I will go against the grain and suggest not using it, especially for native projects of any kind (C, C++, Go, etc). In my case I was doing Go work, but the binaries that are built are usually alright, unless you require Cgo and libc gets linked dynamically (Go will do this without telling you). Suddenly that binary won't work on production! It broke my server and I had to force static compiling so Nix's libc wouldn't be linked dynamically.
This can happen in Go if you do something like look up the user's home directory or cache directory, etc. Suddenly your Go binary is dynamically linked...
Nix handles native projects especially well. For the situation you're describing, Nix would automatically detect the libc dependency from the resulting Go binary. The only possible reason you could end up with a missing dependency in production is when you leave Nix out of the loop during build and/or deployment.
Nix's primary benefit is declarative and reproducible builds. But you can only benefit from it if you actually use it to build and deploy your projects. So instead of copying manually built binaries to production servers, you should create a Nix package and install that to your servers. Alternatively, you could use dockerTools.buildImage [1] to create a Docker image with all the runtime dependencies.
So my recommendation would be to actually use Nix, not avoid it.

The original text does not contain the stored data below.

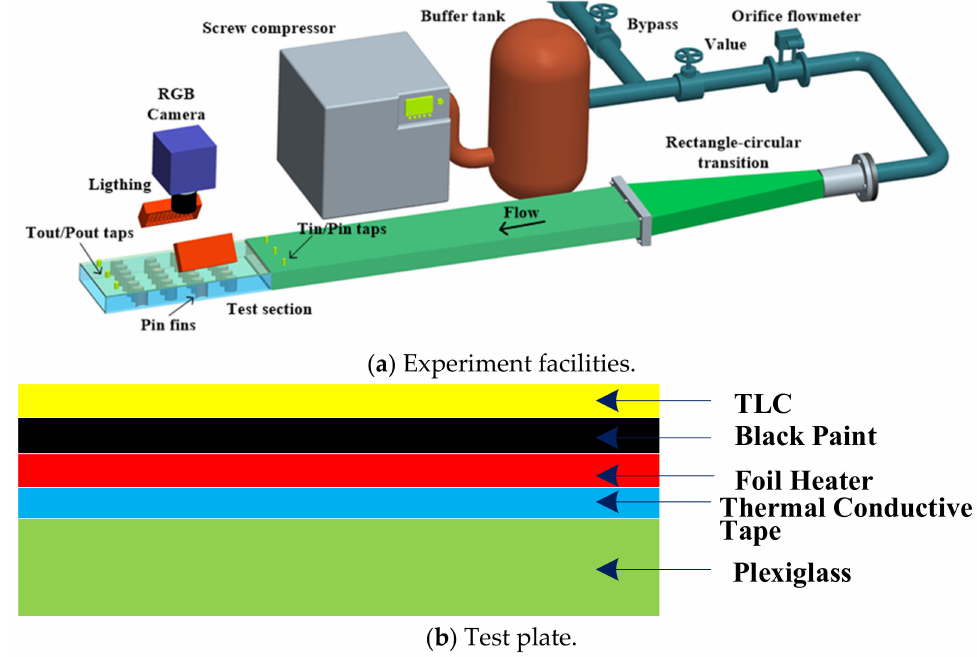
Figure 1. Sketch of heat transfer experimental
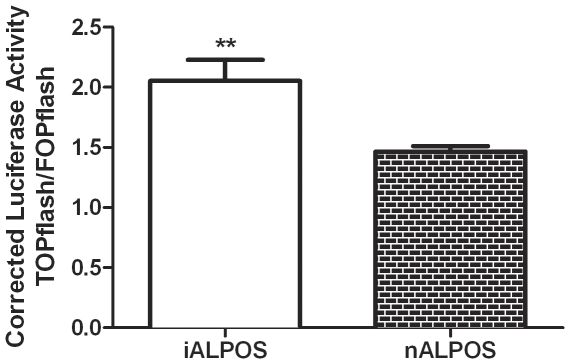
Luciferase Reporter Assay to assess Wnt/β-catenin pathway activity in osteosarcoma cell lines associated with increased (iALPOS) or normal (nALPOS) serum ALP concentration.TOPflash and FOPflash values are corrected to respective Renilla luminescence as a transfection control. iALPOS TOP/FOPflash (2.05±0.17, mean ± SEM) compared to nALPOS TOP/FOPflash (1.47±0.05) (p<0.01 using unpaired two-tailed t-test).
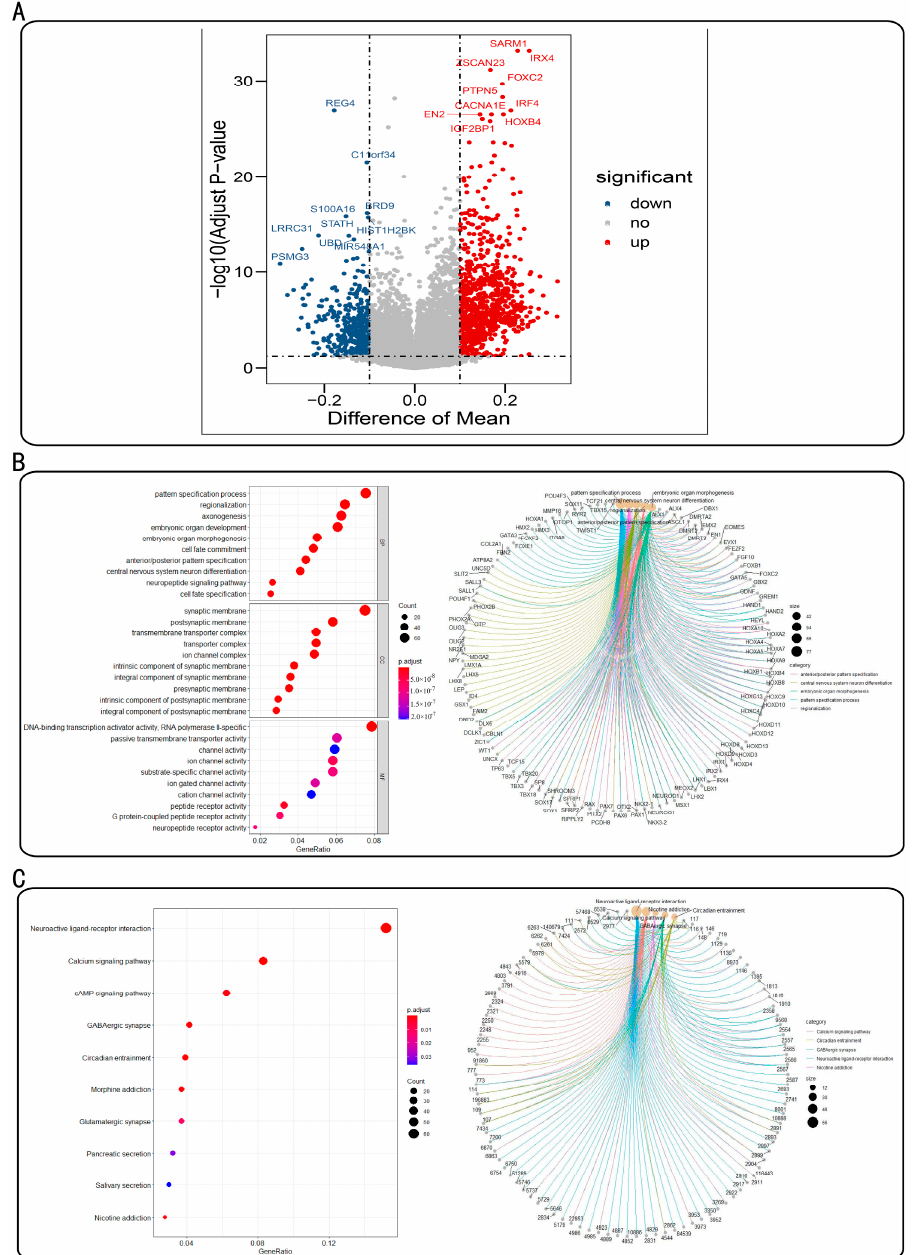
Figure 1. ( A ) Distribution of differentially methylated genes in PAAD. ( B ) Gene ontology (GO) enrich- ment analysis of differentially methylated genes. Bubble diagram of GO enrichment analysis results and several of the most prominent GO terms associated with the genes. ( C ) Kyoto Encyclopedia of Genes and Genomes (KEGG) pathway enrichment of differentially methylated genes. Bubble diagram of KEGG enrichment and several of the most prominent pathways analysis results for the enriched genes. In the bubble graphs, the horizontal axis is GeneRatio, representing the proportion of genes contained in each enriched function or pathway in the total genes involved in the analysis, and the name of the enriched function or pathway is presented on the vertical axis. The size and color gradient of dots represent the number of genes and p -value. Small circles of the network diagram represent the most prominently enriched function or pathway name, distinguished by different colors, and genes in these entries are connected by corresponding color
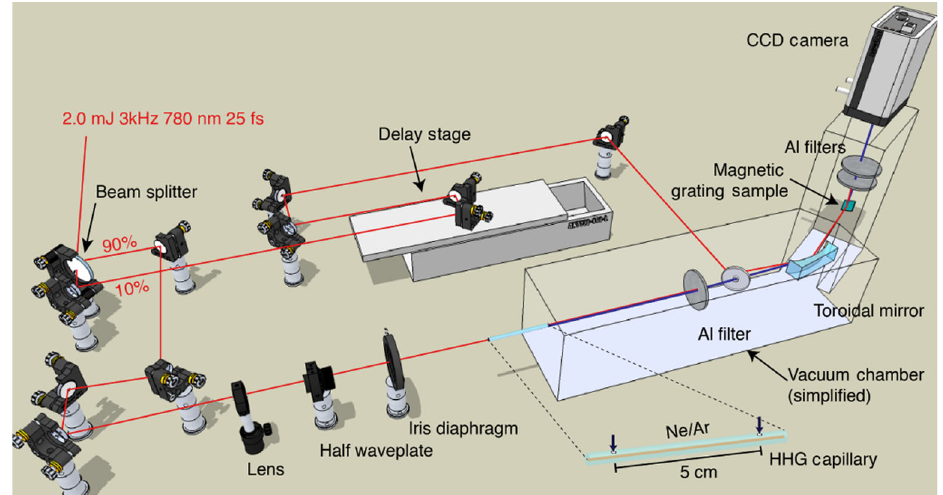
FIG. 1. Experimental setup. The magnetic grating sample is excited by a 25-fs pump pulse and then probed by a time-delayed HHG probe pulse. To spectrally resolve the XUV spectra, the grating sample diffracts the probe beam that is detected by use of a CCD camera. The optical models are from Ref.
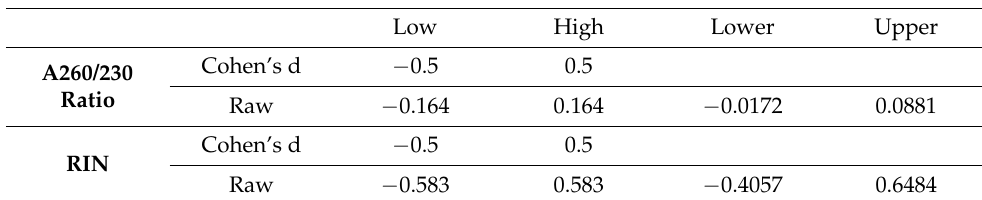
TOST Upper—Upper limit of confidence interval; TOST Lower—lower limit of the confidence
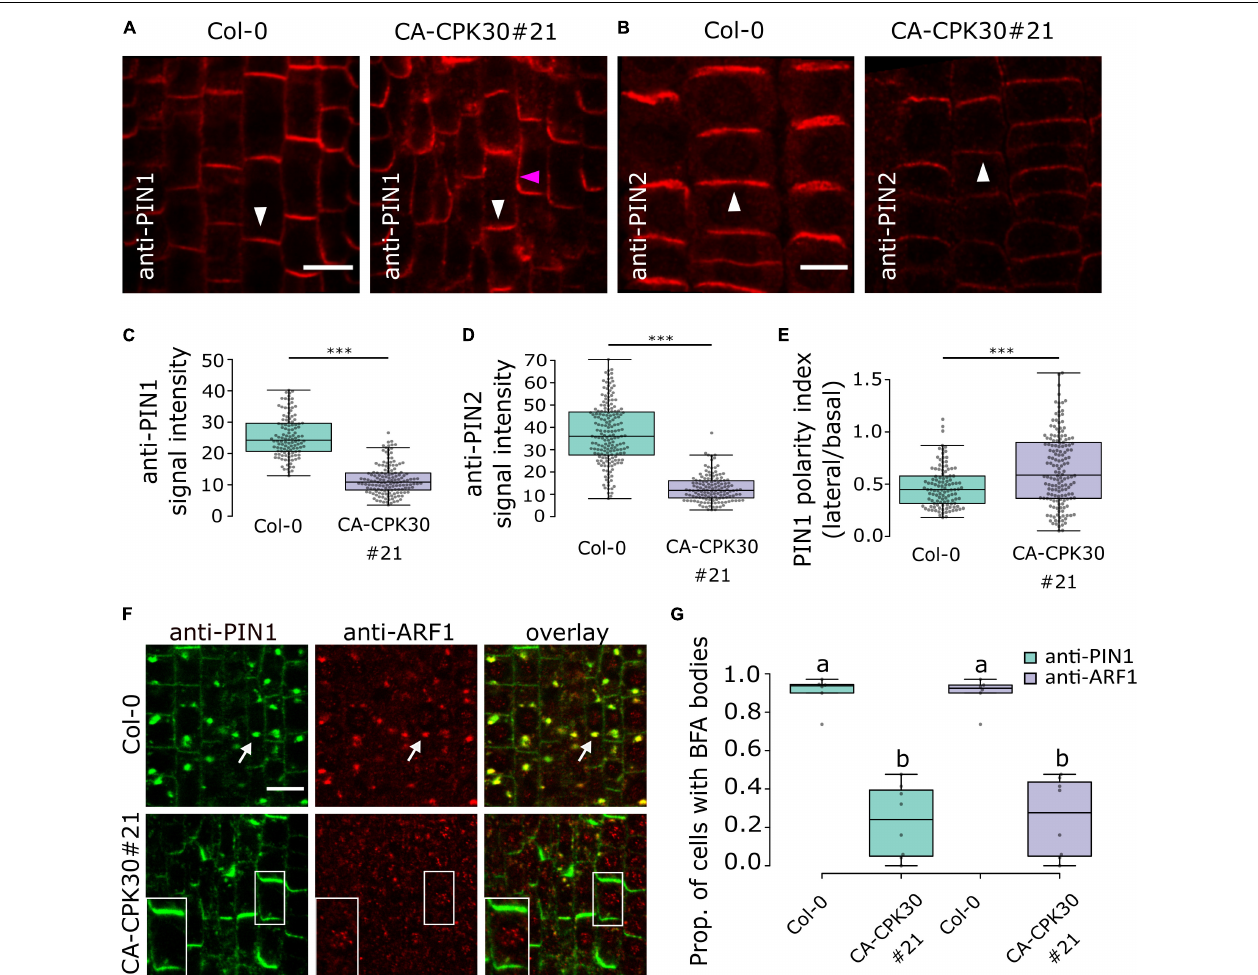
FIGURE 3 | Induction of CA-CPK30 causes endomembrane trafficking defects. (A,B) Immunolocalization of PIN1 (A) and PIN2 (B) in roots of β -estradiol-treated Col-0 and CA-CPK30#21. White arrowheads indicate the expected polar domain of the respective PINs. The pink arrowhead indicates ectopic, lateral PIN1 signal. Scale bar = 20 µ m. (C) Quantification of anti-PIN1 signal intensity in the plasma membrane of stele cells for Col-0 and CA-CPK30#21. For Col-0 n = 119 cells from 11 roots, for CA-CPK30#21 n = 147 cells from 9 roots pooled from two replicates. (D) Quantification of anti-PIN2 intensity in the plasma membrane of epidermal cells for Col-0 and CA-CPK30#21. For Col-0 n = 183 cells from 12 roots, for CA-CPK30#21 n = 140 cells from 11 roots pooled from two replicates. (E) Quantification of PIN1 polarity, based on the ratio of the PIN1 signal in the lateral/basal side for individual cells in Col-0 and CA-CPK30#21. For Col-0: n = 113 cells from 11 roots, for CA-CPK30#21: n = 158 cells from 10 roots, two replicates. (Unpaired Student’s t -test; *** P ≤ 0.001 for C–E ). (F) Whole-mount immunolocalization using anti-PIN1 and anti-ARF1 antibodies in 5 day-old seedling root meristems of BFA-treated Col-0 and CA-CPK30#21 seedlings. Seedlings were transferred for 1 day to 2.5 µ M β -estradiol prior to 1 h BFA (25 µ M) treatment. White arrows indicate PIN1, ARF1 co-localization in BFA bodies. Insets are magnifications of a single cell of the BFA-treated CA-CPK30#21. Scale bar = 10 µ m. (G) Boxplot representation of the proportion of cells with BFA bodies for treatments to Col-0 and CA-CPK30#21 (for Col-0: n = 6 and for CA-CPK30#21: n = 8 in total from two replicates). Significant differences ( P ≤ 0.05, Wald-type test) are indicated by different lowercase letters. For all box plots, the central line indicates the median, the bottom and top edges of the box the interquartile range, and the box plot whiskers are plotted down to the minimum and up to the maximum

I was referring to using Nix as a tool for my own development workflow. You are describing a much more integrated and involved use of Nix (Nix packages deployed to production, Docker, etc).
That only cements the idea of avoiding Nix if you're using it for your own development workflow and the entire team/production deploy isn't on board with it.
The real lesson here is "don't build production releases outside of a carefully controlled environment," not "don't use Nix." What led to the failure was the introduction of local dependencies to the production release. In your case, that dependency came from the Go toolchain that you happened to install using Nix. But uncontrolled dependencies could come from anywhere and the problem will persist as long as you don't take measures to control your build environment. This is where Nix really shines. It creates a controlled build environment. You can avoid Nix of course, but there's no avoiding the problem that Nix aims to solve.
> That only cements the idea of avoiding Nix if you're using it for your own development workflow and the entire team/production deploy isn't on board with it.
I disagree. Using it for your own development is fine as long as you keep it local. Either that or ship the complete dependency by building a Docker image as I mentioned earlier. Nix has various tools to make life easier even if it's only for personal development purposes.
We use it for OCaml because there’s nothing in OCaml that really exist to manage dependencies and build (opam and dune are awful). But it doesn’t work well with our Rust dependency. I think it could work well with our Rust dependencies (which needs to be packaged with a derivation and thus doesn’t work in a nix develop shell) if nix stops where Cargo begins, but it seems like it is not nix’s philosophy.
To say that a build system has nothing to do with dependencies is pretty telling about the OCaml tooling mindset.From Maven to Cargo, almost every modern build system integrates dep management. Only C/C++ is still lagging in that regard.
It’s not lagging. How you install dep as conceptually nothing to do with how you link and build. You can tell dune to use dependencies installed with opam easily enough and opam takes care of managing and locking transitive dep. These are entirely different concerns. I am tempted to say "Kids these days" but that wouldn’t be condescending enough.
as the other comment says, you can't have a build system that doesn't care about dependencies, otherwise different environments will use different dependencies to build.